Grâce et pesanteur, par Anne-Sophie Reineke
Les pierres sont des âmes silencieuses. Barbiero le sait bien, lui qui cherche sans relâche à en rompre le mutisme. Trop longtemps prisonnières de leur corps minéral, condamnées à une interminable immobilité, elles se tiennent figées, encore toutes engourdies. Elles reposent en leur tombeau de cendre, d’humus et de poussière. Elles attendent, masses sombres à la merci des étreintes terrestres et de la redoutable et redoutée finitude. Les pierres se sont tues.
Alors le peintre, en un langage gris, brun et bleuté, relate. Il se fait interprète. Il nous conte d’abord la conspiration de la matière inerte, celle qui réprime toute aspiration à l’élévation et fait taire les désirs, les possibles. Lentement, elle façonne des corps-prisons où viennent s’éteindre la vie et le mouvement. Ensevelie sous la terre glacée, la roche se meurt.
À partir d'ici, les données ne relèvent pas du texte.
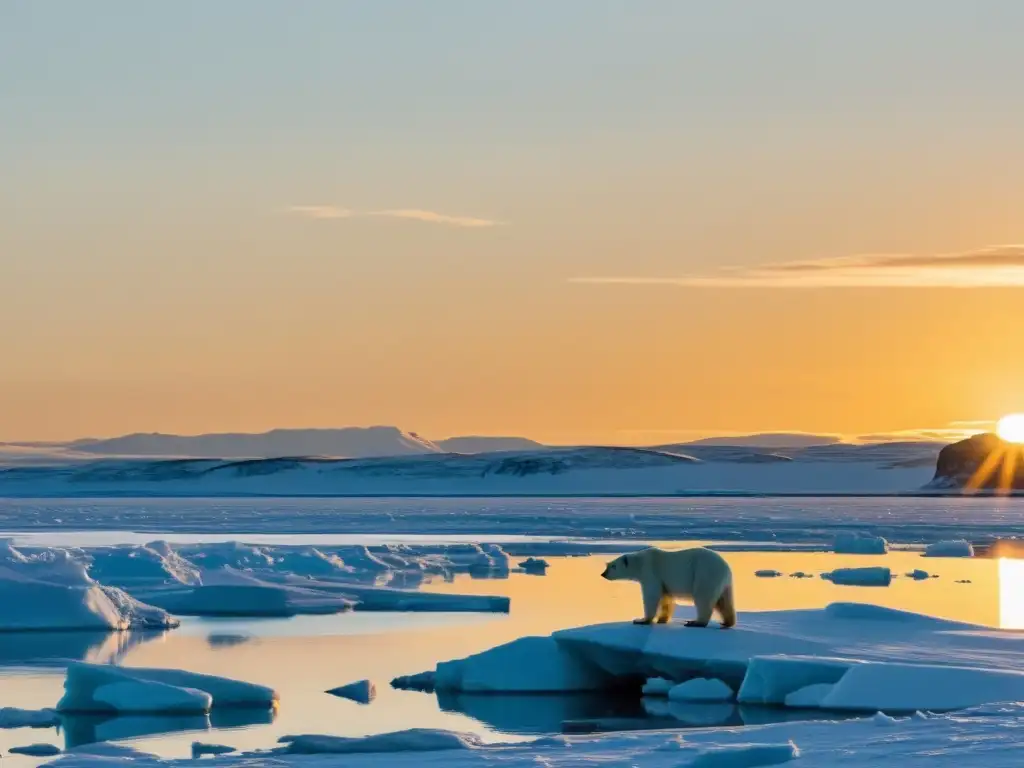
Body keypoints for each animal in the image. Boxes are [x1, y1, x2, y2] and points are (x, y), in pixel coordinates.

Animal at [598, 544, 737, 626]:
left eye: (613, 566)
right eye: (608, 565)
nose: (603, 574)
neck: (640, 562)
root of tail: (726, 568)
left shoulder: (650, 571)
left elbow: (651, 595)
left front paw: (641, 620)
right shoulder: (663, 581)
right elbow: (666, 598)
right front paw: (662, 619)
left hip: (704, 573)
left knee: (703, 597)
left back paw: (696, 622)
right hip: (723, 583)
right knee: (724, 601)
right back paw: (727, 622)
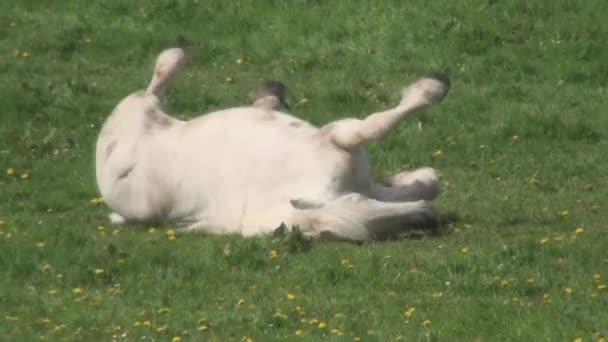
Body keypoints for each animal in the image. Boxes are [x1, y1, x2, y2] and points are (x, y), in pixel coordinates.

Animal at [94, 47, 446, 240]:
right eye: (355, 205)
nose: (429, 217)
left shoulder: (368, 185)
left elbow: (429, 182)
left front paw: (409, 179)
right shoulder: (339, 135)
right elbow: (379, 123)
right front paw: (432, 86)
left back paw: (269, 95)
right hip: (134, 110)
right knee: (155, 85)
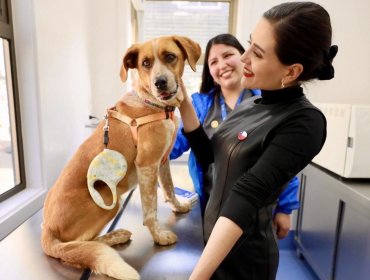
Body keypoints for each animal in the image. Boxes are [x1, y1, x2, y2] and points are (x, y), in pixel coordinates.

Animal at [40, 36, 201, 280]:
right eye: (145, 63)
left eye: (170, 56)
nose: (160, 83)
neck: (152, 102)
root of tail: (47, 229)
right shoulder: (147, 165)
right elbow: (150, 211)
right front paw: (159, 237)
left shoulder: (162, 160)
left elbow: (170, 188)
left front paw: (178, 206)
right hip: (108, 199)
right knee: (80, 247)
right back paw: (115, 237)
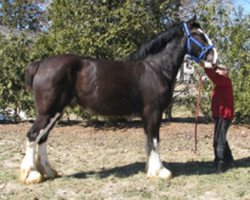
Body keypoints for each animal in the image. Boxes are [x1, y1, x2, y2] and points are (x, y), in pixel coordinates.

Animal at [19, 16, 217, 184]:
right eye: (199, 35)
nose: (214, 58)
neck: (155, 68)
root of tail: (40, 64)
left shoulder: (147, 115)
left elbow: (148, 141)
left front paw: (150, 169)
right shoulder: (154, 112)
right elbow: (154, 140)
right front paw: (160, 171)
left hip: (56, 113)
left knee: (43, 138)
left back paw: (48, 172)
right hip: (47, 112)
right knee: (33, 135)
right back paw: (31, 175)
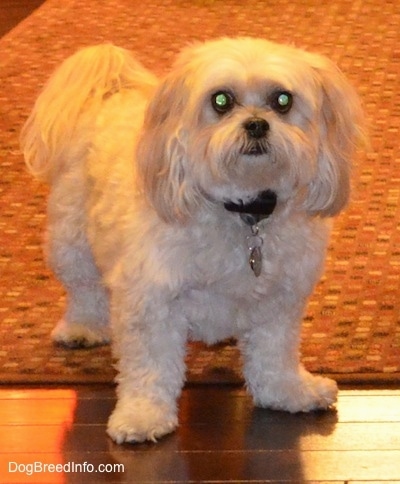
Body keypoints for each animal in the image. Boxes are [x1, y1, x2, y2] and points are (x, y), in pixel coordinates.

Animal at [22, 37, 366, 444]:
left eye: (283, 100)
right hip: (71, 238)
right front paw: (143, 416)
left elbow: (275, 355)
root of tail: (113, 90)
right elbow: (151, 368)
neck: (243, 212)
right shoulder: (152, 301)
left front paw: (289, 392)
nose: (257, 125)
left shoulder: (279, 300)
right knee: (84, 289)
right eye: (221, 101)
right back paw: (82, 328)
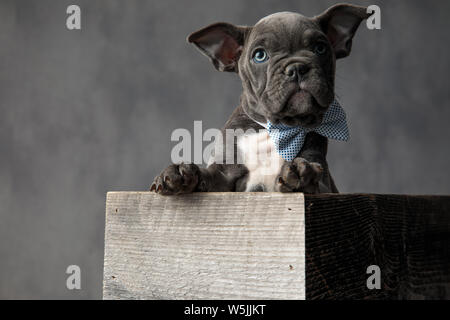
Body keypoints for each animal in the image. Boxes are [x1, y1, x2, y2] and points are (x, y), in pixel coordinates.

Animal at [149, 3, 370, 195]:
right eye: (260, 55)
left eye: (320, 48)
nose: (297, 68)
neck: (277, 129)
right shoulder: (223, 176)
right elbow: (207, 176)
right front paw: (179, 172)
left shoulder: (324, 181)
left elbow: (316, 181)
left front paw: (303, 173)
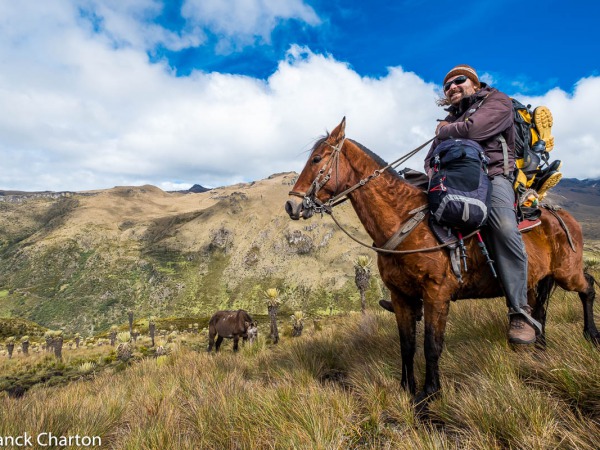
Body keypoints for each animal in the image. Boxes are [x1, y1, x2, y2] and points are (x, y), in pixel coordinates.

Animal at [284, 118, 596, 402]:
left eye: (316, 159)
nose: (291, 205)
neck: (405, 222)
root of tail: (561, 216)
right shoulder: (401, 297)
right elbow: (407, 345)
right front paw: (406, 388)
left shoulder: (436, 293)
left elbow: (431, 345)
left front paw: (430, 393)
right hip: (536, 280)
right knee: (538, 311)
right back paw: (539, 349)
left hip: (567, 273)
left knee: (588, 286)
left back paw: (590, 335)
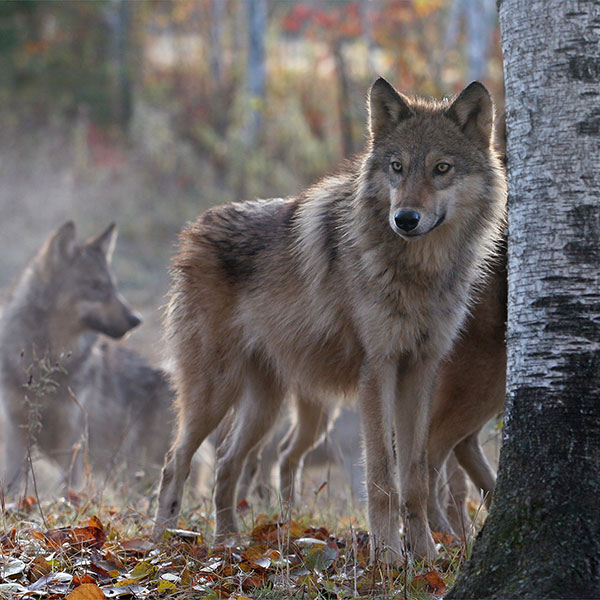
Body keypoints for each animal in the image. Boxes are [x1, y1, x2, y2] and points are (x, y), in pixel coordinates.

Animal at [0, 221, 176, 492]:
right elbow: (13, 485)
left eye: (113, 287)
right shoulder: (15, 433)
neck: (48, 359)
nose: (136, 319)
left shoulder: (73, 441)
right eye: (96, 286)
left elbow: (69, 489)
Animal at [152, 77, 504, 560]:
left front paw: (428, 558)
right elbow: (382, 478)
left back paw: (229, 543)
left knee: (226, 465)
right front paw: (389, 559)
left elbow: (415, 477)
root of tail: (195, 227)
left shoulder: (420, 369)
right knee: (175, 462)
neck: (418, 272)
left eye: (442, 168)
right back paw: (158, 545)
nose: (405, 219)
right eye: (397, 167)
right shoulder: (378, 371)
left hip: (265, 406)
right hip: (215, 393)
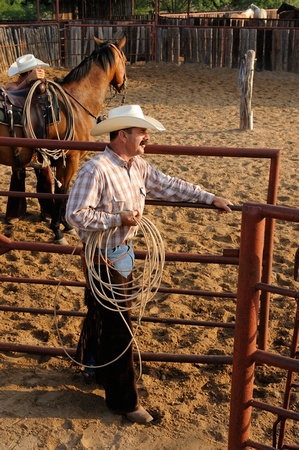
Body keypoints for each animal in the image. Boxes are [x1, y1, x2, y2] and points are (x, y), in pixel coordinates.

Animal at [0, 36, 127, 244]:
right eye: (124, 59)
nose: (124, 83)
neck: (76, 104)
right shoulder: (69, 160)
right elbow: (63, 193)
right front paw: (59, 231)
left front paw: (66, 226)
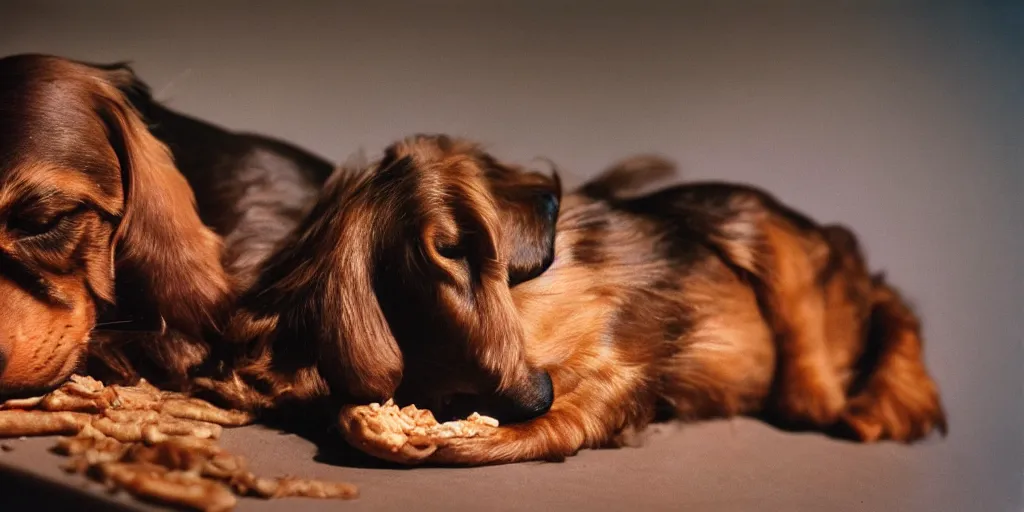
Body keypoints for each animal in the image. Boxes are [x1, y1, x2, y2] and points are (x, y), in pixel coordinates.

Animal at [197, 135, 942, 464]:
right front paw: (404, 432)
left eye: (454, 250)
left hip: (755, 223)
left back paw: (880, 401)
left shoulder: (623, 368)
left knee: (872, 316)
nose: (534, 392)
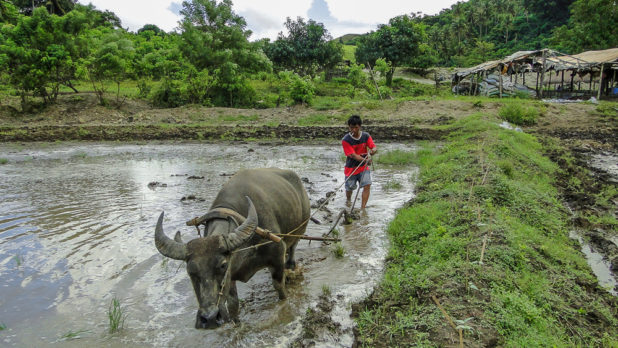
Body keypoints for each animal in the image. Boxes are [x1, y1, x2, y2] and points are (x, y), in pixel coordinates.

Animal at [154, 169, 308, 328]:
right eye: (190, 271)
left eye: (223, 265)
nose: (209, 318)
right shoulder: (231, 277)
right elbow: (233, 303)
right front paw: (236, 323)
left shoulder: (277, 256)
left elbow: (279, 288)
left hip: (300, 229)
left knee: (293, 247)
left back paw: (290, 264)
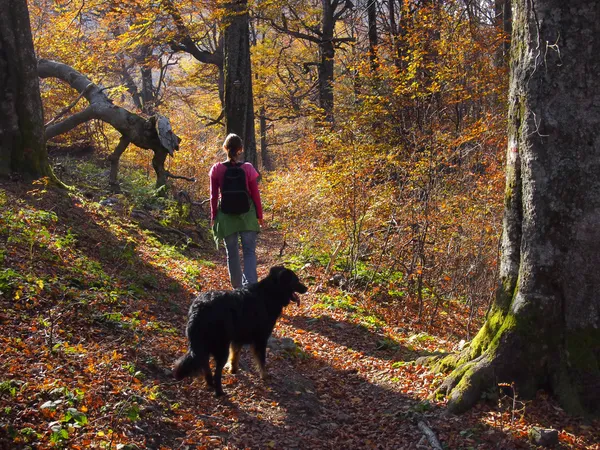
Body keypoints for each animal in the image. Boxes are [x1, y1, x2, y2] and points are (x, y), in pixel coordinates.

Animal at [172, 266, 304, 396]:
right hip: (220, 347)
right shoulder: (260, 339)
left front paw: (233, 369)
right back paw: (219, 391)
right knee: (216, 372)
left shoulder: (238, 337)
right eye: (296, 280)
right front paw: (265, 376)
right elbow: (261, 360)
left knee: (205, 364)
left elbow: (235, 354)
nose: (306, 288)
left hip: (205, 345)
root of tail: (199, 308)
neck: (270, 293)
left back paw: (210, 383)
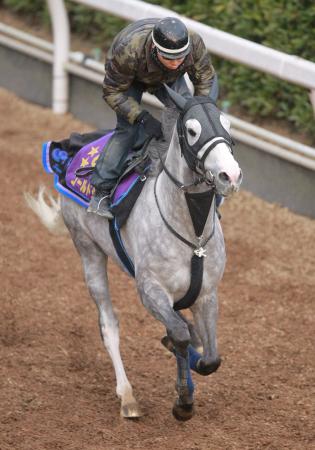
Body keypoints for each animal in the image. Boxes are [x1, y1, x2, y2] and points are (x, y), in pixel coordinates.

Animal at [25, 86, 243, 420]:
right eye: (192, 130)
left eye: (227, 125)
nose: (229, 175)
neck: (193, 237)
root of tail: (73, 151)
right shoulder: (150, 290)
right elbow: (180, 336)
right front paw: (183, 401)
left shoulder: (207, 295)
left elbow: (209, 357)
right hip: (87, 250)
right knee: (109, 325)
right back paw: (127, 397)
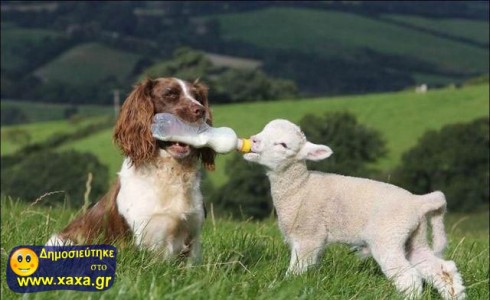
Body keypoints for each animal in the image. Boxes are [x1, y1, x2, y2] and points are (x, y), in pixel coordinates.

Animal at [46, 77, 214, 260]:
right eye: (169, 94)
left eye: (197, 97)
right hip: (61, 242)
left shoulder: (192, 236)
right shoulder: (140, 237)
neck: (170, 172)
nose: (200, 111)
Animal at [245, 119, 468, 300]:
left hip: (388, 237)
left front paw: (283, 287)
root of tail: (418, 202)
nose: (253, 141)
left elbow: (297, 270)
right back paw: (455, 295)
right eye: (263, 130)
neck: (300, 188)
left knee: (409, 277)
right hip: (414, 238)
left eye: (283, 145)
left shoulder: (309, 235)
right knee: (443, 269)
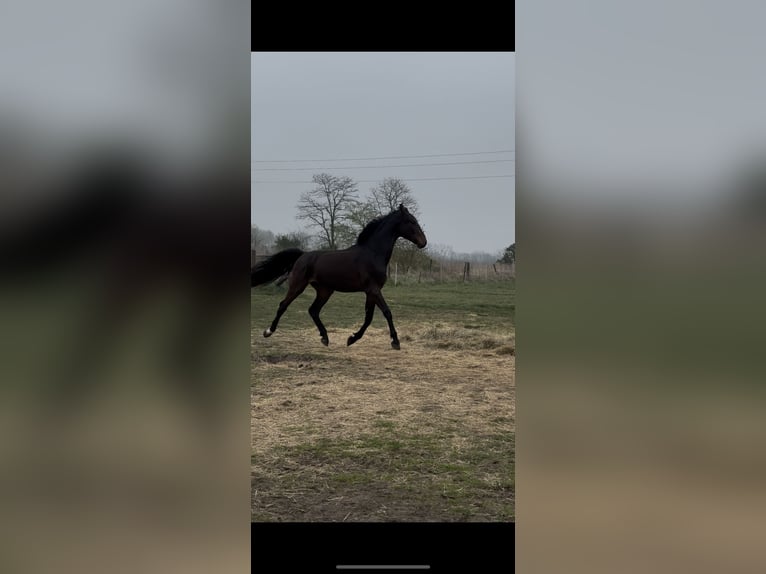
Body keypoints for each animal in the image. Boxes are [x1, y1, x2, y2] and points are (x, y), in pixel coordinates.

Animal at [251, 204, 427, 350]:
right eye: (411, 221)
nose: (423, 242)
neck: (373, 253)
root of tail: (302, 255)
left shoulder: (371, 292)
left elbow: (368, 318)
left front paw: (352, 339)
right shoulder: (374, 289)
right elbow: (386, 312)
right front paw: (395, 342)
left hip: (325, 291)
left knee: (313, 310)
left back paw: (325, 338)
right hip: (298, 286)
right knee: (283, 305)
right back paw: (268, 331)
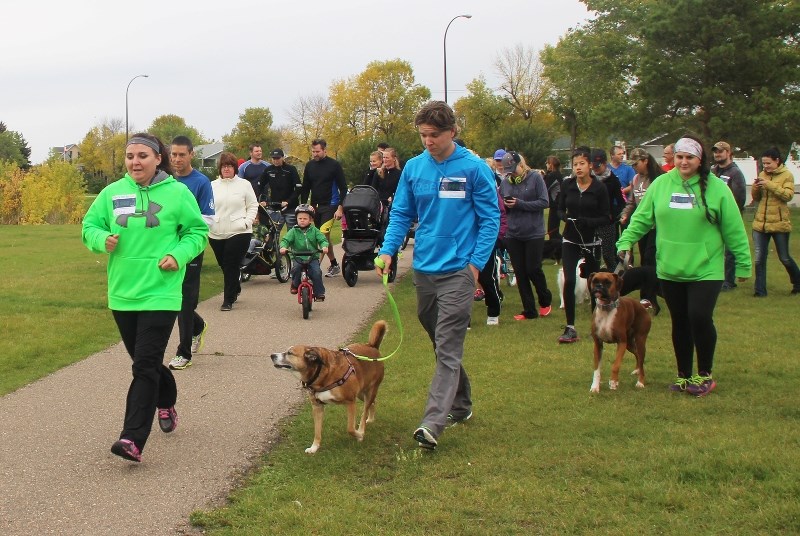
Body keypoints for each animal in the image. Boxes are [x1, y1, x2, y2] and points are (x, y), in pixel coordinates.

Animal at [268, 320, 388, 454]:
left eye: (290, 353)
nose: (272, 355)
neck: (322, 373)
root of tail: (372, 346)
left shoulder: (351, 402)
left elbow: (350, 428)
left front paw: (359, 435)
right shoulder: (317, 407)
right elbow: (317, 432)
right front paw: (314, 447)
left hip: (369, 391)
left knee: (365, 411)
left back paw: (362, 430)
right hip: (362, 393)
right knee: (373, 403)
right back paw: (371, 419)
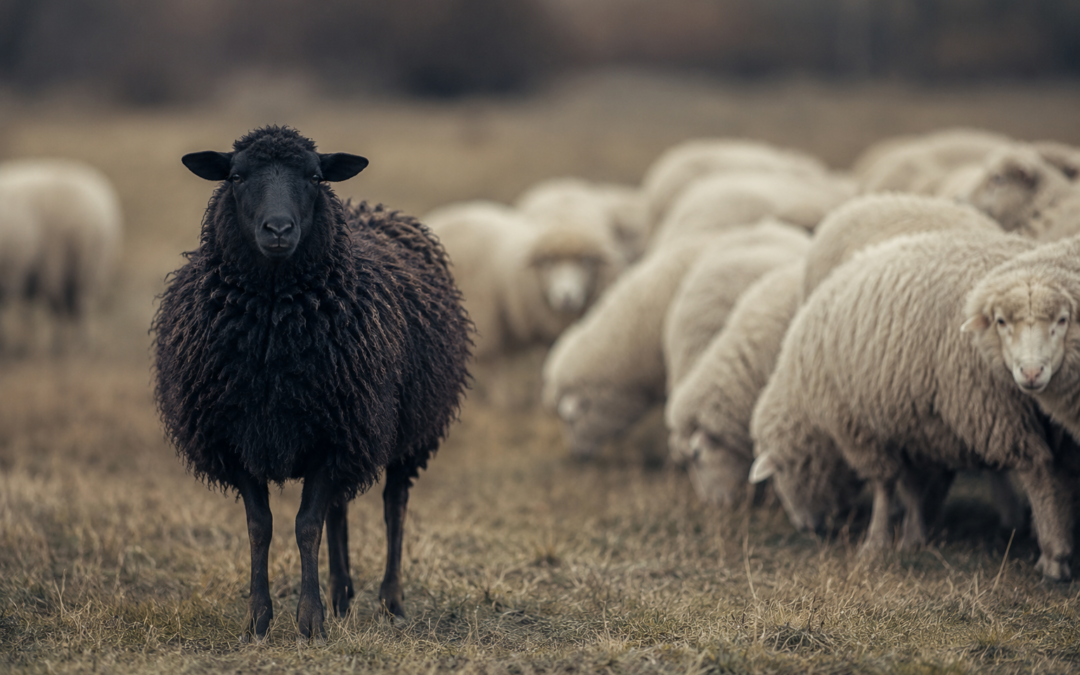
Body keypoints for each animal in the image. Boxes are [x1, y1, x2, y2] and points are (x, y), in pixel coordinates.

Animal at [153, 126, 471, 639]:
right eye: (236, 176)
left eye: (316, 177)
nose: (279, 230)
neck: (271, 331)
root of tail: (365, 206)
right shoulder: (238, 438)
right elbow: (261, 526)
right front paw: (259, 620)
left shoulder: (333, 435)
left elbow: (306, 526)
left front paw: (310, 621)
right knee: (340, 507)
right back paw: (342, 594)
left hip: (407, 430)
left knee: (393, 504)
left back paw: (390, 601)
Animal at [749, 230, 1077, 581]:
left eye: (781, 475)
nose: (804, 527)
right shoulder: (914, 427)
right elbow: (914, 485)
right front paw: (913, 536)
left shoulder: (857, 426)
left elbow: (884, 483)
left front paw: (875, 542)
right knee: (1062, 469)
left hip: (994, 406)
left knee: (1038, 468)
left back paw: (1054, 556)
Et pourtant, n’est-ce pas une respiration, qui soudain semble s’élever de la froide immobilité ? Quelque chose palpite, c’est certain. Un reste de vie souterraine. Peut-être un appel à la grâce ? Un presque rien qui émerge de la solitude horizontale.
Peut alors venir le temps du combat vertical. La grâce contre la pesanteur, le sacré contre le profane. La main pressent et suit le pouvoir de la pierre à déjouer les lois de la nature et à s’élever, bien au-delà d’elle-même, vers un lieu incertain. Oui, cela apparaît désormais, les pierres cherchent à quitter l’ancienne demeure et à prendre leur envol.
Peintre des contraires, Barbiero rend alors visibles ces forces combattantes et ces luttes intestines : de la pesanteur ou de la grâce, qui va gagner ? Bien sûr, la guerre semble perdue d’avance. Qui peut croire en la prétention de la roche pesante à s’évader d’elle-même pour rejoindre un univers éthéré ? Dans cette joute acharnée, il en va pourtant du sort du monde. Ce qui se donne à voir ici est davantage qu’un simple et vain jeu : c’est le pouvoir du sensible à se défaire des apparences et de ses lois.
Contre toute attente, la légèreté gagne sur la pesanteur. Les corps de pierre deviennent corps de lumière. La masse, transfigurée, tend à rejoindre le ciel. Ou bien est-ce le ciel qui descend jusqu’à elle, s’étire et s’étend pour la frôler et, dans un souffle caressant, l’attirer à lui ? C’est comme une aile qui soudain s’abat sur la surface, la polit et la sculpte en de douces et sobres sphères. La lumière a acquis ici la puissance de mouvoir. Elle donne forme également, et n’en fait qu’à sa tête.
Barbiero met ainsi le monde au pas, à son pas, qui n’est ni plus ni moins que celui de la nature poétisée, réussissant enfin à se libérer du joug de l’inertie. Il y a chez ce peintre un parti pris des choses, un parti pris de la matière inorganique qui, tout autant que le reste, aspire à être autre qu’elle-même et à vivre, simplement.
Contre le poids des choses, contre le chaos : le destin caché de la matière, celui de la pureté ayant à ressusciter sans cesse.